— Да, наверное… — задумчиво кивнул я. — Но лучше все же у самой Машки уточнить.
— Так я и уточнила. Клянется, что нет больше в Федоровке метисов.
— Ну, тогда не знаю… — развел я руками. — Хотя… — пришла мне вдруг в голову нежданная мысль. — В последнее время Тереза что-то зачастила в увольнение — благо отпускают. Ходит в город одна. При том, что ни родственников, ни знакомых у нее, вроде как, в Москве нет. То есть не было. Может, встретила кого — и не поняла, что метис…
— Или наоборот, поняла, — заметила Воронцова.
— Или так… Хотя стоп! Нет, ничего не сходится. Взломав, метис, по идее, должен был ее сразу же бросить, — сообразил тут я. — У Ма… У одной нашей общей знакомой всегда было только так.
— Возможно, и бросил.
— А она, типа, переживает, но держит в себе — и только во взгляде тоска пробивается?
— Почему нет? Впрочем, есть еще одно возможное объяснение, — понизив голос — несмотря на маскировку — заявила Милана. — Только, по мне, так лучше уж подозревать метиса…
— Ты это о чем? — тон ее как-то уж совсем мне не понравился.
— Фон Ливен же у нас — прирожденная целительница. А за этой братией, говорят, водится один порок. Случается, они как бы сами себя взламывают — только это у них по-иному называется — и корректируют себе психоэмоциональный фон. Обретают этакое фальшивое счастье, на первый взгляд неотличимое от настоящего. Своего рода дурман. Потом, правда, происходит откат. Можно его перетерпеть — и тогда со временем все придет в норму — но велик соблазн тупо вмешательство повторить. Правда придется усилить воздействие. Соответственно, острее затем проявятся и последствия. И так раз за разом, все глубже в омут.
— Что за чушь? Самого себя же нельзя исцелять! — дослушав собеседницу, недоверчиво заметил я.
— Во-первых, в принципе такое возможно — но при совпадении массы условий, которые далеко не всегда удается соблюсти. А во-вторых, это и не исцеление. Скорее наоборот.
— Ну, тебе виднее, — пробормотал я.
Основы целительства были той редкой учебной дисциплиной, к которой у меня ну совсем не оказалось таланта. При разделении кадетов-первогодков на группы — сильную, среднюю и слабейшую — я, к собственному стыду, угодил здесь в компанию записных лузеров, да и в оной на общем фоне отнюдь не блистал. Единственным шансом вовсе не завалить предмет было теперь для меня написание курсовой теоретической работы, которую, к слову, предстояло сдавать уже через пару дней, а у меня там, что называется, еще и центаврус не плакал.
Воронцова, кстати, по части целительства тоже духов из астрала за шкирку не хватала, но все же худо-бедно ухитрилась пробиться в не столь позорную группу середнячков. А вот Тереза была абсолютно лучшей на потоке, исправно принося в командную копилку «жандармов» призовые баллы.

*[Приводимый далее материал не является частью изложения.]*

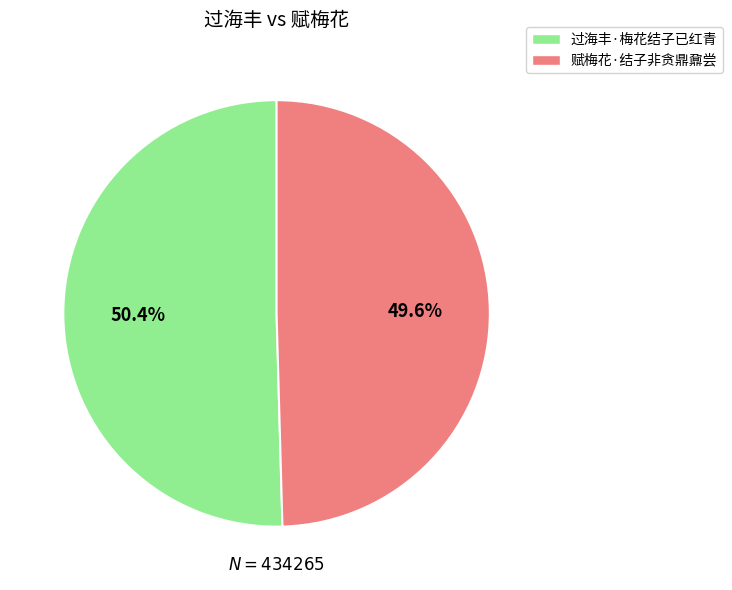

Combined, what portion of the pie is 赋梅花·结子非贪鼎鼐尝 and 过海丰·梅花结子已红青?

100.0%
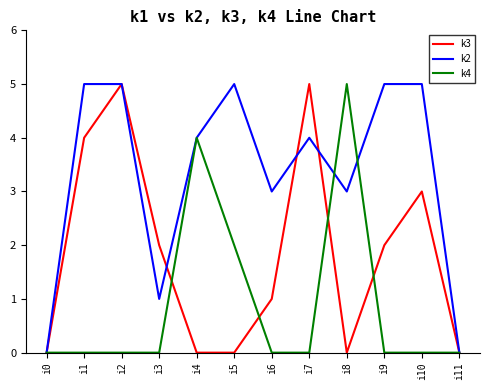

How many k4 values are between 0 and 2?

10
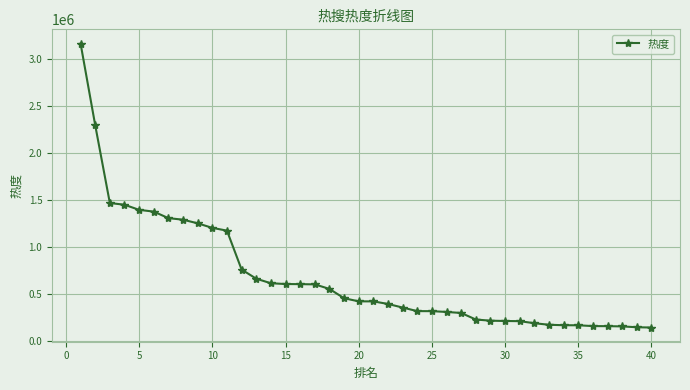

What is the sum of all values?

27380106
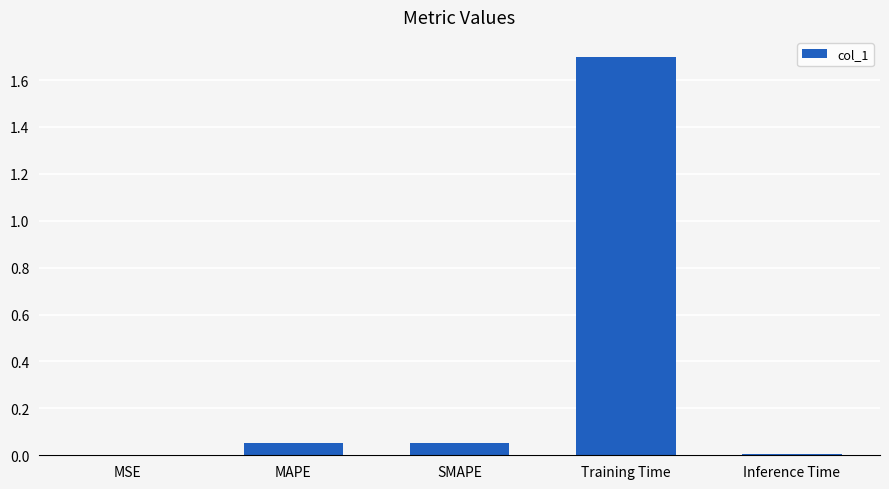

What value does the data have at Training Time?

1.7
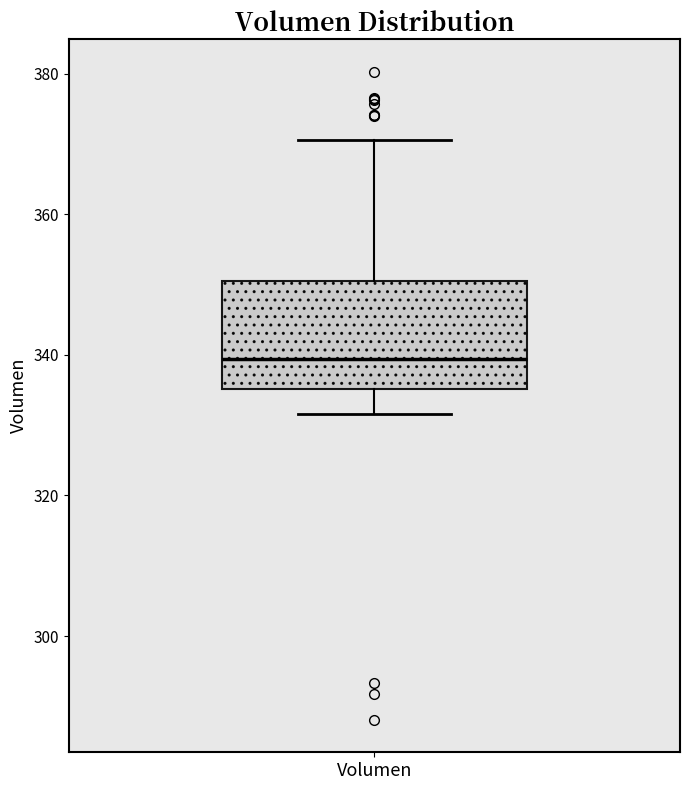

Where is the lower edge of the box for Volumen on the y-axis? The values are not printed on the chart, so give them approximately, as read against the axis.

336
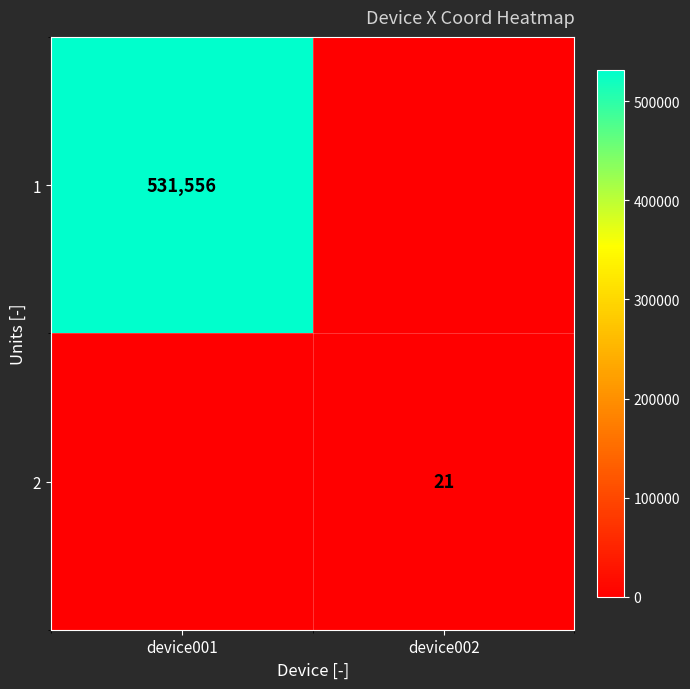

True or false: 2 has a value of 28 at device002.

False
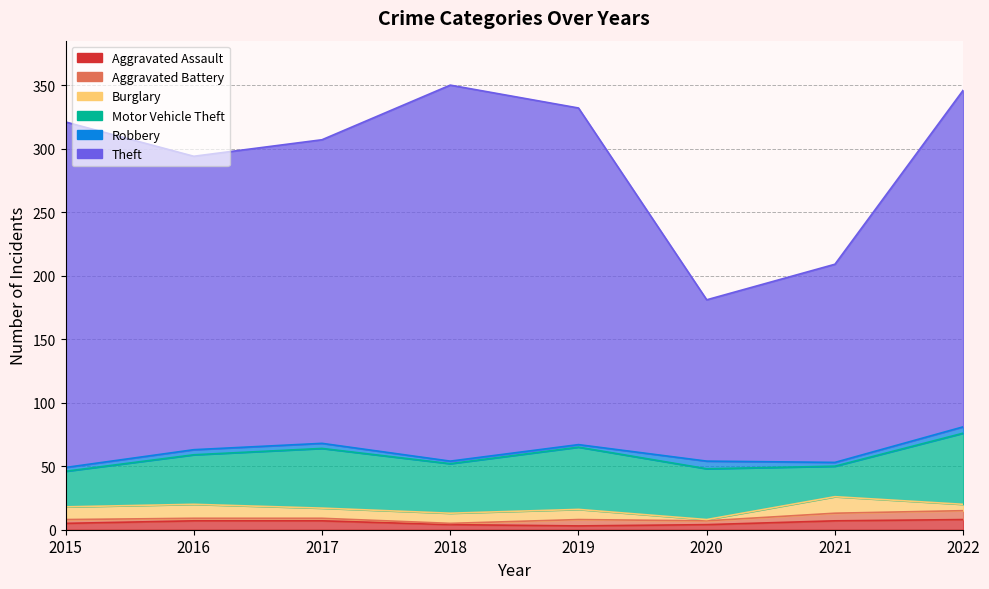

What is the value of the Theft point at the 2nd from the left?

231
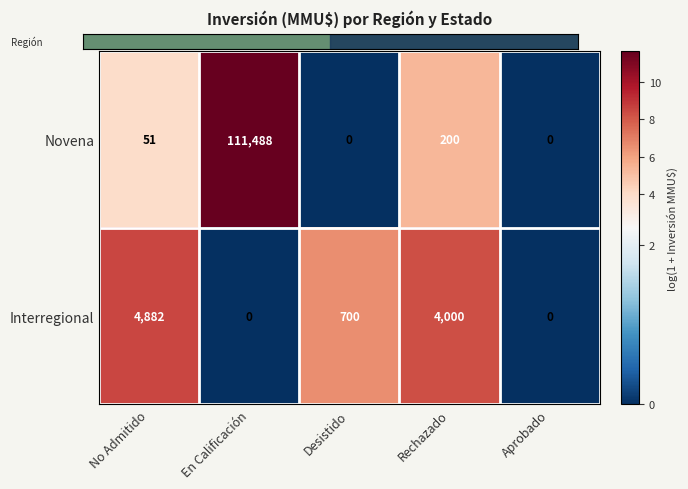

At which label is Novena closest to 55744?

Rechazado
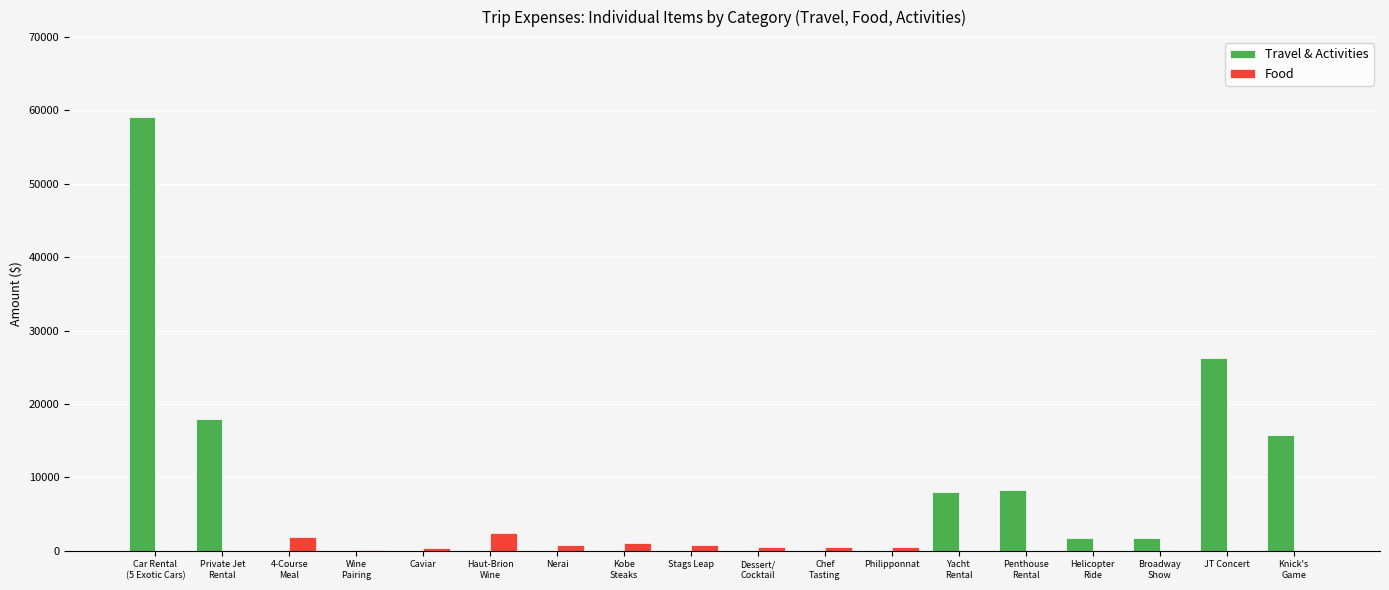

What is the greatest value displayed?

59127.0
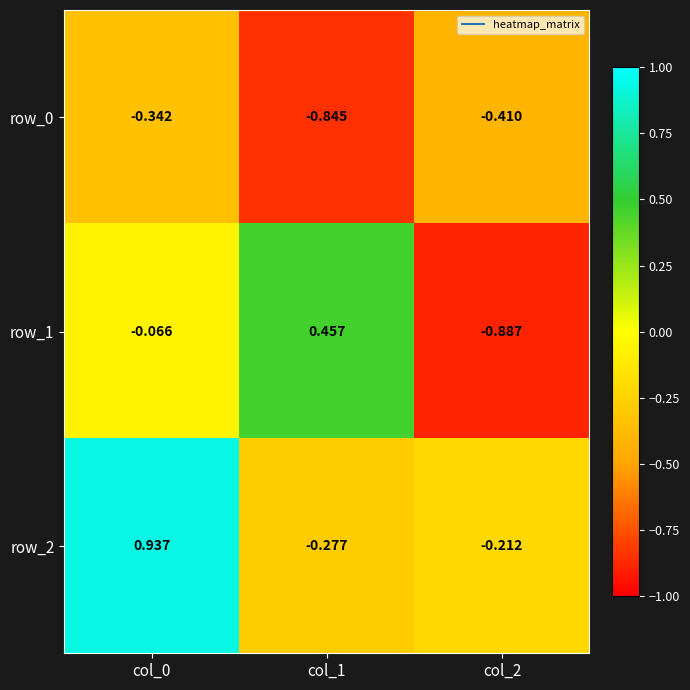

What is the sum of all row_0 values?

-1.6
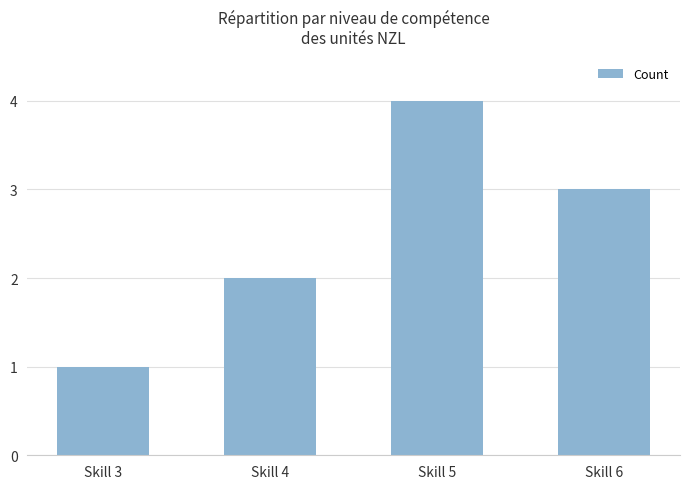

How many data points are less than 3?

2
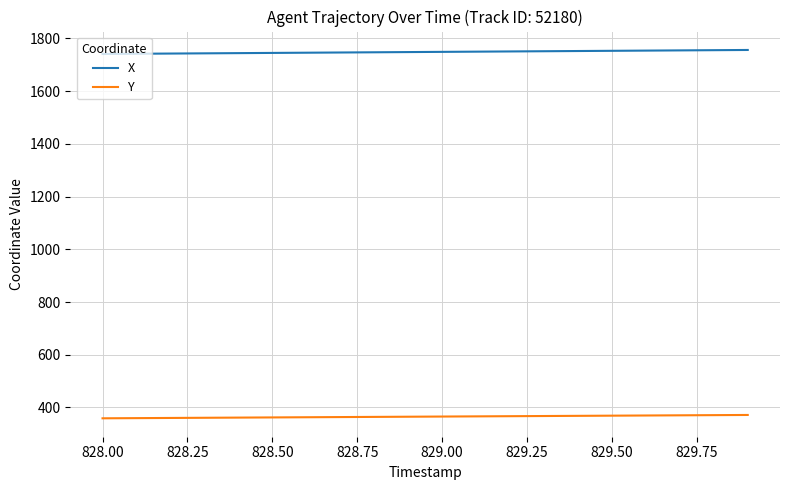

Which series has the largest total across all categories?

X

— Виднее, не виднее, но если я вдруг права, фон Ливен нужно спасать, и срочно — пока преподы не дознались, — проговорила между тем Воронцова. — Вот только со мной молодая баронесса откровенничать, увы, не станет. А у тебя, может, и прокатит. Так что тебе, чухонец, и ману лить.
— Если б все было так просто, слил ману — и готово… — проворчал я.
По-любому, в главном Милана была права: Тереза фон Ливен — это моя ответственность. Как манница и как «жандарм» в конце концов.
Увы, разговоры по душам — не мой конек, но другого выхода нет.
— Ладно, подумаю, как это поаккуратнее провернуть, — рассеянно кивнул я, смирившись с неизбежным.
На том мы с молодой графиней и порешили — пришло время встать в строй: вот-вот должен был явиться по наши души милашка Чубаров.